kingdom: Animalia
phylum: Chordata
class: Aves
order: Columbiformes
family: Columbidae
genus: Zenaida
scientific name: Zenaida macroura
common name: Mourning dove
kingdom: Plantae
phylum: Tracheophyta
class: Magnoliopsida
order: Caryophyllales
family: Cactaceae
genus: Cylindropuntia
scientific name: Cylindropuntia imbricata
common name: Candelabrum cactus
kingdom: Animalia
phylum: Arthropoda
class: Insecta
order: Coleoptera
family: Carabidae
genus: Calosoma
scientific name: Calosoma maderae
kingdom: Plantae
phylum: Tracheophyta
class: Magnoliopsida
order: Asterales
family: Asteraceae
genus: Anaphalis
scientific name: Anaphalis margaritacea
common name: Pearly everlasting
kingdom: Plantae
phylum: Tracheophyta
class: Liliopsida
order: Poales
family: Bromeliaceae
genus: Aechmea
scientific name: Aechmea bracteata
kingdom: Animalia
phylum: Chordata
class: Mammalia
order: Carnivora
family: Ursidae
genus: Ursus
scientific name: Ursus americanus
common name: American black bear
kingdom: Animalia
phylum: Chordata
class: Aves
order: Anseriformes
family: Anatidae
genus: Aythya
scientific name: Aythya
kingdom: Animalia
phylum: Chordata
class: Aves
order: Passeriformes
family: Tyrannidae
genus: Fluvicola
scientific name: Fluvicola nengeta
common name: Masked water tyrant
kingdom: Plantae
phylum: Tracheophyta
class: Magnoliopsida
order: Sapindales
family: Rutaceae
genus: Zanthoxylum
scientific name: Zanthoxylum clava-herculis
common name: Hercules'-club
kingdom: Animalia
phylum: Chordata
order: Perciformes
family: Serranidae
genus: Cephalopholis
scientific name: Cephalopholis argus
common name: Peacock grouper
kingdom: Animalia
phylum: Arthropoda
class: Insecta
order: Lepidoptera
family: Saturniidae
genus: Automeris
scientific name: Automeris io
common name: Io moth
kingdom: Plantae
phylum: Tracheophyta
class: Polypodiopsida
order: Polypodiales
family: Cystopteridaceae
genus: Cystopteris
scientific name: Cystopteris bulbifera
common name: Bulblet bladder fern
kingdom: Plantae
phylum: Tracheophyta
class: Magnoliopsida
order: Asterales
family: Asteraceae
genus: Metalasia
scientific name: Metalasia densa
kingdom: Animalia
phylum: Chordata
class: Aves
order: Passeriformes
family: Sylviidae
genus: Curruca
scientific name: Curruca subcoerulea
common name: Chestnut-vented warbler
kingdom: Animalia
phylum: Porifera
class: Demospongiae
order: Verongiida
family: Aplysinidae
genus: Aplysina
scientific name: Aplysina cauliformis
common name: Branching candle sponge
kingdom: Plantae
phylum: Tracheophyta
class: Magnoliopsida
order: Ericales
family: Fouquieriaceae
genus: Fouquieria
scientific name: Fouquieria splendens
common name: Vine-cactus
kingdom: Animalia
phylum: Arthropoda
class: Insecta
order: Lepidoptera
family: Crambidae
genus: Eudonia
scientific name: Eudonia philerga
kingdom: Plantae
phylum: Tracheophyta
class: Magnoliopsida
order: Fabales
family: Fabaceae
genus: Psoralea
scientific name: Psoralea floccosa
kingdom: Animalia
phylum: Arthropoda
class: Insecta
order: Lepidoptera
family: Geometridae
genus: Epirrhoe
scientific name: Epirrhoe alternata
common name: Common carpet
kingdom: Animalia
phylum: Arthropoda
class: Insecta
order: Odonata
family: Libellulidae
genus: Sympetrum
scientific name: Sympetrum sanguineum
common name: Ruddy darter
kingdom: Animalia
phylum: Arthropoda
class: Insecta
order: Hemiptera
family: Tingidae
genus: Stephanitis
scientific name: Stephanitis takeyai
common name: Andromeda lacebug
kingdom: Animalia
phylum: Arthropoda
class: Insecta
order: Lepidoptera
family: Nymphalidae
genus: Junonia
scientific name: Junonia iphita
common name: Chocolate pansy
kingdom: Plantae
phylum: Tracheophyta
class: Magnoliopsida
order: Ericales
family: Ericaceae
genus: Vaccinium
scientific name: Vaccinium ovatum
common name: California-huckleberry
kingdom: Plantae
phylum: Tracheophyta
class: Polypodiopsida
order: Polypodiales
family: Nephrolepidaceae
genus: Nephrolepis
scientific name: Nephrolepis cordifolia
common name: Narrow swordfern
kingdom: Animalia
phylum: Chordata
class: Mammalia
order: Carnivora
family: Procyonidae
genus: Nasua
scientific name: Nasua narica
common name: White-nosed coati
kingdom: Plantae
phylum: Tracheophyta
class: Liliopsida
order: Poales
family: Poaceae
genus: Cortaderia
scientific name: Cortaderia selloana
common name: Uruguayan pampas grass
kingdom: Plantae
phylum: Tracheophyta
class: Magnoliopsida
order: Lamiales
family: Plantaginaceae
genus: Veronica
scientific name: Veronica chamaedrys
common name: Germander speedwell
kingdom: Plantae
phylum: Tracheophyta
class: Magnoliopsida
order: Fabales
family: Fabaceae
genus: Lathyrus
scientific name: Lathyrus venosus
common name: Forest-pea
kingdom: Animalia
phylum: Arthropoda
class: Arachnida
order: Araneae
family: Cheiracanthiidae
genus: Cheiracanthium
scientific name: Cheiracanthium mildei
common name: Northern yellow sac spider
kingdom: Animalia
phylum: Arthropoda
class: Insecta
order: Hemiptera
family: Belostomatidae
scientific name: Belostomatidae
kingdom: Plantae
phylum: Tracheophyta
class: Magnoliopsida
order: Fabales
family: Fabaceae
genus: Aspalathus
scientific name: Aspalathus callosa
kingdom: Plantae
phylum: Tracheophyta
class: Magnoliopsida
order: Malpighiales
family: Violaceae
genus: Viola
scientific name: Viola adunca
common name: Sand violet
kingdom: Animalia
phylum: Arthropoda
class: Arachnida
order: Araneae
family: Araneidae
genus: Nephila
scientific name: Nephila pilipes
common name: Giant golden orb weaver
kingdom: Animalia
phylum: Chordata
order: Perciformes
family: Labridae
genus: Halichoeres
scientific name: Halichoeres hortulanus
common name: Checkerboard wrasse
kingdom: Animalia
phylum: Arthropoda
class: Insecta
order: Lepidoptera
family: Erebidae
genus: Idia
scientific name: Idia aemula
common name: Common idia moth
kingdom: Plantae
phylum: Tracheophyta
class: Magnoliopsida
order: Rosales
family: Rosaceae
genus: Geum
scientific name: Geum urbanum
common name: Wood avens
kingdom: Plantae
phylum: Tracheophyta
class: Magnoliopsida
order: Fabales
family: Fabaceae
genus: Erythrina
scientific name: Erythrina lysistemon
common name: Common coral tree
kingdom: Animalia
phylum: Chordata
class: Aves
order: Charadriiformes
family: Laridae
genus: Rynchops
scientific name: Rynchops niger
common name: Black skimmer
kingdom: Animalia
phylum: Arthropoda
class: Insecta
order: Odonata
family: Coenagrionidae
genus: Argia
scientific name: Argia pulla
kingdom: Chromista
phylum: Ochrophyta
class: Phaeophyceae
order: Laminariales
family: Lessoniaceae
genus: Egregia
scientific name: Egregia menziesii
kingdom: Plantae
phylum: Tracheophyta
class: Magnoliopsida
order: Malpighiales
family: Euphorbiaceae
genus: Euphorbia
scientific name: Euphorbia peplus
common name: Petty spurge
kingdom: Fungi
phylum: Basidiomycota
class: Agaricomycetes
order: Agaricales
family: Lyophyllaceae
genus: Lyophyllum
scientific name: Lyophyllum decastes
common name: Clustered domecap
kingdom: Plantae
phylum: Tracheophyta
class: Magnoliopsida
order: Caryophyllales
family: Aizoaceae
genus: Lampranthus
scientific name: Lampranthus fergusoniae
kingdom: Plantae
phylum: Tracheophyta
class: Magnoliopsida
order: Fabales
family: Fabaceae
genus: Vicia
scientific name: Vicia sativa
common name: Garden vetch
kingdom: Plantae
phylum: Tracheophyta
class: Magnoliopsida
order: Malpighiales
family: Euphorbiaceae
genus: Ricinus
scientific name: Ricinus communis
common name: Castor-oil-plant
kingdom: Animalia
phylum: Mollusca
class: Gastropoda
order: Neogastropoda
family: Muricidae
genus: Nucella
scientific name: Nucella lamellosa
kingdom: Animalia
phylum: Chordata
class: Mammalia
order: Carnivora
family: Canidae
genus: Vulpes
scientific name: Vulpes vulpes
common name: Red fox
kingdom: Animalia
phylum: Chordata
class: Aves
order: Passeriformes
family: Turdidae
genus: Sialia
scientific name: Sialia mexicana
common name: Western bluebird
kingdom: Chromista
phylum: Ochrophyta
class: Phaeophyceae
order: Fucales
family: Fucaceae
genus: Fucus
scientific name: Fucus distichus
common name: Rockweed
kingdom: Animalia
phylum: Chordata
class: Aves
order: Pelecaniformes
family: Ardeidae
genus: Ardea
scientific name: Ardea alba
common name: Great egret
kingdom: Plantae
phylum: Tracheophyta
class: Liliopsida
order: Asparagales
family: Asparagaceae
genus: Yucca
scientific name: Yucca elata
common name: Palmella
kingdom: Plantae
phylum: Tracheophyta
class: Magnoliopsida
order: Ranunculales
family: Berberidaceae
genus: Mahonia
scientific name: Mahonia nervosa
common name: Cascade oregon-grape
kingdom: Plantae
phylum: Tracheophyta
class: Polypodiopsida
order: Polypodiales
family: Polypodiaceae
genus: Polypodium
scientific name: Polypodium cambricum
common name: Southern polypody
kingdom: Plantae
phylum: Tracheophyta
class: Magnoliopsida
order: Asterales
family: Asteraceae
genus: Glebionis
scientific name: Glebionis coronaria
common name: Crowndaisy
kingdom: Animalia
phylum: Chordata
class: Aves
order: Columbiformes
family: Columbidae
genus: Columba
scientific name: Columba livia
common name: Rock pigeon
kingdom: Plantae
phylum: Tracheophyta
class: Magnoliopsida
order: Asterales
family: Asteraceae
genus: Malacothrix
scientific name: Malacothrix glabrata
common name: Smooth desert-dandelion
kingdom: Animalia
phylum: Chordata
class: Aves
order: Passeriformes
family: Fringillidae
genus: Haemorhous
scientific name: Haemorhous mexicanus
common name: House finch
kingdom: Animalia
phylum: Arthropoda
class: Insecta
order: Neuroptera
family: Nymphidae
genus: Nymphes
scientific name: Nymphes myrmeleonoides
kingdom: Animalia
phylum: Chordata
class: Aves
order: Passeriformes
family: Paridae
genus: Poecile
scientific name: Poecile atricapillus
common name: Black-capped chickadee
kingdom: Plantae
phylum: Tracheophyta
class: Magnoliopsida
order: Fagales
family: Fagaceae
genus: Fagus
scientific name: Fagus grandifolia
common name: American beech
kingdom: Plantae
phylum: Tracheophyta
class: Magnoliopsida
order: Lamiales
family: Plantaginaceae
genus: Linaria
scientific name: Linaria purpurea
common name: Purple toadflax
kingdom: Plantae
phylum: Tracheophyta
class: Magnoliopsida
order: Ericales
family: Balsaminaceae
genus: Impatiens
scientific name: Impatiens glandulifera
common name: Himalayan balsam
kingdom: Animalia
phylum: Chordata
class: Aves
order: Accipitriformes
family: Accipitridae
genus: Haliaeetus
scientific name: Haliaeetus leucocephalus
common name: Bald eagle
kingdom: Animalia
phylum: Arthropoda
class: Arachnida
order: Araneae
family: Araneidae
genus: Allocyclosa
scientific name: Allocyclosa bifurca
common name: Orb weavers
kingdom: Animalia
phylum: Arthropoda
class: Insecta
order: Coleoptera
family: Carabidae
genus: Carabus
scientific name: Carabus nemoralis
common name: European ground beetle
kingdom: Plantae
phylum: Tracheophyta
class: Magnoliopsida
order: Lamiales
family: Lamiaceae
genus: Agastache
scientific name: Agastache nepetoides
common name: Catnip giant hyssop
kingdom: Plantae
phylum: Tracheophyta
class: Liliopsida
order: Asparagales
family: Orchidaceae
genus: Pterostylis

------------

■ **Exercise prompt**
Reproduce the material from the line with "common name: Giant golden orb weaver" to the line with "order: Laminariales", both lines included, without changing a character.

■ **Result of the exercise**
common name: Giant golden orb weaver
kingdom: Animalia
phylum: Chordata
order: Perciformes
family: Labridae
genus: Halichoeres
scientific name: Halichoeres hortulanus
common name: Checkerboard wrasse
kingdom: Animalia
phylum: Arthropoda
class: Insecta
order: Lepidoptera
family: Erebidae
genus: Idia
scientific name: Idia aemula
common name: Common idia moth
kingdom: Plantae
phylum: Tracheophyta
class: Magnoliopsida
order: Rosales
family: Rosaceae
genus: Geum
scientific name: Geum urbanum
common name: Wood avens
kingdom: Plantae
phylum: Tracheophyta
class: Magnoliopsida
order: Fabales
family: Fabaceae
genus: Erythrina
scientific name: Erythrina lysistemon
common name: Common coral tree
kingdom: Animalia
phylum: Chordata
class: Aves
order: Charadriiformes
family: Laridae
genus: Rynchops
scientific name: Rynchops niger
common name: Black skimmer
kingdom: Animalia
phylum: Arthropoda
class: Insecta
order: Odonata
family: Coenagrionidae
genus: Argia
scientific name: Argia pulla
kingdom: Chromista
phylum: Ochrophyta
class: Phaeophyceae
order: Laminariales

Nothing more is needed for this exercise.